Unfortunately, some protocols cannot be handled like this. It’s great when you have library maintaining stateful connection but for some protocols it won’t work. You can try:

  • Polling — depending on the API, you may be able to poll messages via REST API or something similar. This obviously needs to be done carefully because of throttling, permissions, banning etc.
  • CLI — there are command line tools which you can just run each minute to receive messages. It may be harder to send/receive media, there may be issues with encoding and national characters.
  • Transports via other means — XMPP, Bitlbee, Matrix, IRC, some other solutions allowing you to connect indirectly. They probably won’t support all protocol features.
  • Web scraping — this may not be actually that bad

There are multiple things to keep in mind when maintaining a protocol. First, they are stateful — a connection must be there and it must be maintained. Sometimes it is very hard to say if it’s still alive (because of bugs in libraries etc). Hence, implementing a watchdog is tricky as just a dumb ping won’t work. You need to do something meaningful for the protocol and see if it worked — like change your status from Online to Away and back, send message to someone/something etc.

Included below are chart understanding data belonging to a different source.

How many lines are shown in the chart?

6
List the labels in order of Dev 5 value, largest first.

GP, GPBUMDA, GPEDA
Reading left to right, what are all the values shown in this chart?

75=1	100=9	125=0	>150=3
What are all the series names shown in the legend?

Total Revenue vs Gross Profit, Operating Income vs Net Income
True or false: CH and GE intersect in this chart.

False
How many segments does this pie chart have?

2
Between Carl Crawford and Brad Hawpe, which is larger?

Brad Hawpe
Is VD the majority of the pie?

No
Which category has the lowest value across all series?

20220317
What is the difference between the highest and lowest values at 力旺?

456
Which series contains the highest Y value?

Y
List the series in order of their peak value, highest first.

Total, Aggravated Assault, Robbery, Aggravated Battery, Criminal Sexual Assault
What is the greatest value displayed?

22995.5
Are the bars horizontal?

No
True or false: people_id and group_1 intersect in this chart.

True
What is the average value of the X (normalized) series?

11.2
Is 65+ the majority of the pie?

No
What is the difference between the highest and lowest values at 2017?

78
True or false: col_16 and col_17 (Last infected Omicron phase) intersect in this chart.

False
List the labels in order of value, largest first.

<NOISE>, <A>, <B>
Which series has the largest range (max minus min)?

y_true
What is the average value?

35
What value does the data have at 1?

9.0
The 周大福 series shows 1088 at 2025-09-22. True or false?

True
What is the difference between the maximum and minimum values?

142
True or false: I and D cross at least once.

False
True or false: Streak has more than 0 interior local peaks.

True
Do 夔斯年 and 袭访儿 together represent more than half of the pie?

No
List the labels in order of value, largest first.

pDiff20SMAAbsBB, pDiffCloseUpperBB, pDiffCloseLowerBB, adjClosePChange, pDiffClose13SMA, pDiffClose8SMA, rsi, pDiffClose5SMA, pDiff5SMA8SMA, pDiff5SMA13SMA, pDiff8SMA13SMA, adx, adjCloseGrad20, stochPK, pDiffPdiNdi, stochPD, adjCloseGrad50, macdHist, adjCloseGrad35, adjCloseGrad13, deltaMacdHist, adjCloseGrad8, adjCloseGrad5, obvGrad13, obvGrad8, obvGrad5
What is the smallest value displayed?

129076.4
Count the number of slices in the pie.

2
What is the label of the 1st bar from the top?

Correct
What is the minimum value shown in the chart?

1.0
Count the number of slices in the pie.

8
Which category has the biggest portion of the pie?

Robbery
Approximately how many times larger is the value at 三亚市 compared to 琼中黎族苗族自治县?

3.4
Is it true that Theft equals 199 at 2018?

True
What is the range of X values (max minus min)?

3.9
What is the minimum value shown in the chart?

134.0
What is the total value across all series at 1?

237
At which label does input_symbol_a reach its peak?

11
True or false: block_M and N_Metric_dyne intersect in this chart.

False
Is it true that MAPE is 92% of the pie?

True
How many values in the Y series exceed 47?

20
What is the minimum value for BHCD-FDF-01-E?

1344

Also, restoring connection may be tricky. Some messages may get lost, some status updates may be received so it’s easy to lose order of events. Also, if there is a hiccup in the connection then you may actually miss some notifications. It’s worth asking for messages history periodically.

You should also check if your side effects are really there. If you send a message to someone else, just ask your server for a message history and see if it’s there. Sometimes it’s easier to have effectively two connections with the same account to immediately see if the message you send on connection A is received on connection B.

Also, reuse server identifiers as much as possible. If server sends you an ID with the message, store it to remove duplicates easily.

Web scraping

While it sounds terrible, there are actually solutions to do it effectively.

First, you need good tools. I’m going with Puppeteer as it has nice API and pages generally work. It also allows you to install extensions, click with mouse and type with keyboard the “regular” way (not JS).

Second, some pages use some decent API under the hood. You may just observe network traffic (directly or with some extensions) and dump it from the browser. This is the best way as you’ll have full metadata for messages (timestamps, senders, ids etc).

Some pages keep a lot of data in their view model. Depending on the library, it may be super easy to extract (like with Knockout.js) or moderately hard (like with React). However, if metadata is there, you can easily parse it (from JSON etc).

Unfortunately, some pages are terrible and you literally have to scrape the DOM. You’ll definitely hit issues with timestamps (especially that for some protocols they change when you refresh the page), message identities (is this brand new “OK” message or something we’ve already scraped), content, media etc. Not to mention that DOM may change pretty often and your scripts will fail.

When it comes to replying via web, sometimes it can be done entirely in JS, sometimes you need to go with keyboard typing. Puppeteer handles that easily.

If you control the browser window size etc, instead of interacting with DOM via query selectors you may go with clicking on well known pixels by their coordinates. This may break after UI changes, obviously.

Some platforms have multiple interfaces with different implementations. For instance Skype is embedded in Outlook UI, it may be easier to find other implementation if it exposes some metadata via different library or DOM.